Казалось, что члены его штаба вполне уверились в неминуемой победе
своего шефа и вместо того чтобы работать, демонстрировали будущему
губернатору собственную преданность. Когда газеты публиковали
по пять-шесть заметок о Собчаке в каждом номере, даже у самых
тупоголовых читателей возникали сомнения в их объективности. Когда
пассажиры переполненных автобусов на каждом фонарном столбе видели
огромный портрет Анатолия Собчака с надписью: «Мэра в губернаторы!»,
это не вызывало ничего, кроме раздражения. (Впоследствии – через
три года – Собчак заявит, что идея с этими портретами была провокацией
его соперников, но подписывал-то плакаты в печать он сам...) Когда
начали появляться бесчисленные статьи и телесюжеты, авторы которых
доказывали, что Яковлев нечист на руку, что он развалил городское
хозяйство и что его победа представляет угрозу для демократии,
даже самые неискушенные в политике люди начинали подозревать,
что авторы выполняют вполне конкретный заказ. Кроме того, обвинения
неминуемо рикошетили в того же Собчака: если все, о чем пишут,
правда, то почему хороший мэр так долго терпел такого плохого
заместителя?
В общем, вся агитация была рассчитана не на колеблющихся, а на
сторонников Анатолия Александровича, которых следовало не агитировать,
а убедить прийти на выборы. В полной мере выполнить эту задачу
штаб мэра также не смог. Во-первых, многие сочли, что четыре голосования
(два тура губернаторских выборов и два президентских) за два месяца,
да еще в то время, когда на даче дел невпроворот, это уже слишком.
Во-вторых, результаты социологических опросов, регулярно публиковавшиеся
в питерской прессе, свидетельствовали о том, что Анатолий Собчак
побеждает с большим перевесом – прочитав об этом, часть тех, кто
собирался за него голосовать, могла с легким сердцем отправиться
за город, считая, что обойдется и без них. Напомним, что разрыв
между Яковлевым и Собчаком составил лишь два процента.

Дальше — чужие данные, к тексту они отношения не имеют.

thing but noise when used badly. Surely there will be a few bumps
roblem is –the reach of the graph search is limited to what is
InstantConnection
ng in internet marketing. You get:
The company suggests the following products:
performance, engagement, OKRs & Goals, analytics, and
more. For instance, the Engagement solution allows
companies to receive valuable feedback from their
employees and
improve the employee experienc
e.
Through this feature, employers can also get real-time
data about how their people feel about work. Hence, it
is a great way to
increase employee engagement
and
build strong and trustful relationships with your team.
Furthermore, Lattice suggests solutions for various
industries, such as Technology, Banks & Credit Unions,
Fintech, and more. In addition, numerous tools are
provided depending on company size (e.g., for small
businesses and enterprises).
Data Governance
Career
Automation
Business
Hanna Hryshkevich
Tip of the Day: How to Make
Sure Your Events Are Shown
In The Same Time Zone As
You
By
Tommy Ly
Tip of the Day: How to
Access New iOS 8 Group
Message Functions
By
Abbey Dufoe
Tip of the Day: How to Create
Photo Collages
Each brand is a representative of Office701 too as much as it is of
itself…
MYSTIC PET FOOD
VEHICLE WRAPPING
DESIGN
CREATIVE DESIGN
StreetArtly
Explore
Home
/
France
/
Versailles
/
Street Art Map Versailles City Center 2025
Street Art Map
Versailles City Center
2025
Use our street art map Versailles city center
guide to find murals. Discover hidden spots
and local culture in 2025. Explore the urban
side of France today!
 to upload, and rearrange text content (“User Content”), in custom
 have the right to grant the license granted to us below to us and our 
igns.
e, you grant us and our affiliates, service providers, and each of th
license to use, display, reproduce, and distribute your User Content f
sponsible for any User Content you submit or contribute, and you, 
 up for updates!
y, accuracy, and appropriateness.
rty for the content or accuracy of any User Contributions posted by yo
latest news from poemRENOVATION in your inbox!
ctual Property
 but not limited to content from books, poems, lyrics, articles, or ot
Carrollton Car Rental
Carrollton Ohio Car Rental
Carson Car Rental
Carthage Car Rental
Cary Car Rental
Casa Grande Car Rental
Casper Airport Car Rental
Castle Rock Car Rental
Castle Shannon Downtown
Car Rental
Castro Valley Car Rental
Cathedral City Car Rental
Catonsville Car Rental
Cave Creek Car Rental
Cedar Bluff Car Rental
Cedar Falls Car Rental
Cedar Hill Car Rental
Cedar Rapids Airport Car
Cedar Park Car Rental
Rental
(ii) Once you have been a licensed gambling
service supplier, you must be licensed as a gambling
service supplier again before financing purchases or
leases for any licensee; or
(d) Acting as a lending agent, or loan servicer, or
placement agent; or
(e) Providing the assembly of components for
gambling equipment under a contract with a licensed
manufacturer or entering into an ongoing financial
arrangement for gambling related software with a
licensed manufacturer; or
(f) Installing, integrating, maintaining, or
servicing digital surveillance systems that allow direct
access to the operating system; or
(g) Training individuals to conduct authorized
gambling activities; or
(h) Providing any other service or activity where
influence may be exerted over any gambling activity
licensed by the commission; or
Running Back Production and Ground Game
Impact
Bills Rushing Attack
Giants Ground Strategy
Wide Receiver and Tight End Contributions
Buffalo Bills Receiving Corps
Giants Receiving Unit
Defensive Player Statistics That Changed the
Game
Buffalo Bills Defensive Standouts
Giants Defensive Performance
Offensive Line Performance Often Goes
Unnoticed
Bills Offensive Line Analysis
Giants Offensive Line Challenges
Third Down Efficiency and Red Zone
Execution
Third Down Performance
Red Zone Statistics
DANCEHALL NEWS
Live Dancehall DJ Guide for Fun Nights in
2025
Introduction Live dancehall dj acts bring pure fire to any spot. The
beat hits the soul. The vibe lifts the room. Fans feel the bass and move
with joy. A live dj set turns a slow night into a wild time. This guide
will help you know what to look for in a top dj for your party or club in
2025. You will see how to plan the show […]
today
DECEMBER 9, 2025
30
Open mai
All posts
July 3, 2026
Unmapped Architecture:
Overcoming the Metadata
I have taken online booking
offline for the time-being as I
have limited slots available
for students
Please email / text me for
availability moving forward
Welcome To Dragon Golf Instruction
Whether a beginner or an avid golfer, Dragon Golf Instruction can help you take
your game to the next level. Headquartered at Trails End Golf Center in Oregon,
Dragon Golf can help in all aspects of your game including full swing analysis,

Но, так или иначе – власть сменилась Анатолий Собчак оказался
в оппозиции.
От оппозиции до эмиграции
Логично было бы предположить, что Собчак станет лидером новой
коалиции – антияковлевской, однако этого не произошло – то ли
сил для создания подобной коалиции на тот момент не было, то ли
они предпочли объединяться где-то в другом месте. Разумеется,
Собчак не упускал возможности покритиковать новое правительство
города, но делал это весьма неуклюже. Он твердил о якобы «дилетантах»,
правящих после него городом и «нанесших ему огромный ущерб», о
«беспомощности» новой администрации и ее «непрофессионализме»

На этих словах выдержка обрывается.